Die musikalischen Glanzpunkte setzte das perfekte Ensemble auf der Bühne. Im Orchester unter der bemühten Leitung von Sebastian Weigle machten sich kleinere „preussische Schlampereien“ bemerkbar – eigentlich ein Widerspruch -, da ist man als Wiener Opernfreund doch ziemlich verwöhnt. Rene Fleming sang ihre letzte Marschallin, immer noch beeindruckend in allem Höhen, eine Dame von Welt, die den Abschied von der Jugend mit einer dezenten Dosis an Wehmut zelebrierte. Es war nicht der einzige Rollenabschied: Elina Garanca war in ihrem letzten Auftritt in einer Hoserolle zu sehen. Ihr Octavian hatte viel Jugendfrische, Forschheit, Draufgängertum, stets gepaart mit sicher geführtem Mezzo, der in allen Registern brillant klang. Erin Morley war als Sophie eine Idealbesetzung, ihr frischer, höhensicherer Sopran passte wunderbar zu ihrer Darstellung des sich von der Dominanz der Männer emanzipierenden Mädchens. Matthew Polenzani war ein etwas „anderer“ Sänger, einer Karikatur eines italienischen Mafioso nachempfunden. Gesanglich wusste er natürlich auch zu gefallen, wenngleich diese Arie nicht unbedingt zu seinem ureigensten Fach, den jugendlichen Liebhabern des Belcanto zählt.

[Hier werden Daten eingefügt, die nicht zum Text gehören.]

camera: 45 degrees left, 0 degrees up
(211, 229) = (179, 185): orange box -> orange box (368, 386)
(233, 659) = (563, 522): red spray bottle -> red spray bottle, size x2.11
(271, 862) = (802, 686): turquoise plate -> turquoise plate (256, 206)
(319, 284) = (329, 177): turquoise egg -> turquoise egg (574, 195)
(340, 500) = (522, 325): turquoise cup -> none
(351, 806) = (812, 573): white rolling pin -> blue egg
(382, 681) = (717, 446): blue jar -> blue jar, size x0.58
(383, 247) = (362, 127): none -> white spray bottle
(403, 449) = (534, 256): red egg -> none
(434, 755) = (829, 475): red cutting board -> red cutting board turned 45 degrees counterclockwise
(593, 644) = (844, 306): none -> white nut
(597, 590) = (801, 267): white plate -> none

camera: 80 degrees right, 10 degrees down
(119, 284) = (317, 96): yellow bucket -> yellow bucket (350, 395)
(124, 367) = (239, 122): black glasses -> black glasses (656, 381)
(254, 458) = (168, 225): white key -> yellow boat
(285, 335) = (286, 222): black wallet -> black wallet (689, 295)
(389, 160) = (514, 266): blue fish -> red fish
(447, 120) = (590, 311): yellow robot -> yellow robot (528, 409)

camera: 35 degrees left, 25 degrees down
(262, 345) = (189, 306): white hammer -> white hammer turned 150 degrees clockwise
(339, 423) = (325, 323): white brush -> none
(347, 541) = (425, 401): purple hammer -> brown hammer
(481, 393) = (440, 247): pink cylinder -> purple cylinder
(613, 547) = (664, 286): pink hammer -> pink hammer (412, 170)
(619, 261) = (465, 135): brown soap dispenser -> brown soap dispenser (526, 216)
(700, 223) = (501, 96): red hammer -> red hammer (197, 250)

Seine große Stunde schlug aber dann in den Pausengesprächen, die er munter und eloquent, aber nie peinlich devot führte und immer mit einer Prise Humor würzte. So machen auch kange Pausen Freude. Der Star des Abends war aber dann doch Günther Groissböck als Ochs von Lerchenau. Wenn man sich an Interpreten dieser Rolle in den vergangenen Jahrzehnten erinnert, beleibte ältere Herren, die ihre späte Jahre mehr oder weniger dem Genuss, der Lebensfreude widmeten, man könnte sie auch „Falstaff in Wien“ nennen, so hat sich das Bild dieser Opernfigur doch gewaltig geändert. Das Wienerische Strizzitum im Adelsstand, finanzielle Nöte, krumme Touren, vielleicht sogar schon Geschäfte im herannahenden Kriegsmilieu, all das wurde hier eingebaut, ohne aber den zweifellos vorhandenen groben Charme des Schwerenöters zu mindern. Diese Facetten brachte Groissböck unglaublich lebendig auf die Bühne. Gesanglich konnte man nur das Allerbeste konstatieren, seine Stimme schafft alle erforderlichen Extremnoten, besonders die tiefen Regionen beeindruckten, da gibt es derzeit kaum vergleichbare Sänger.
Diese in vieler Hinsicht besondere Aufführung fand beim Publikum riesigen Anklang, stehende Ovationen natürlich für Rene Fleming.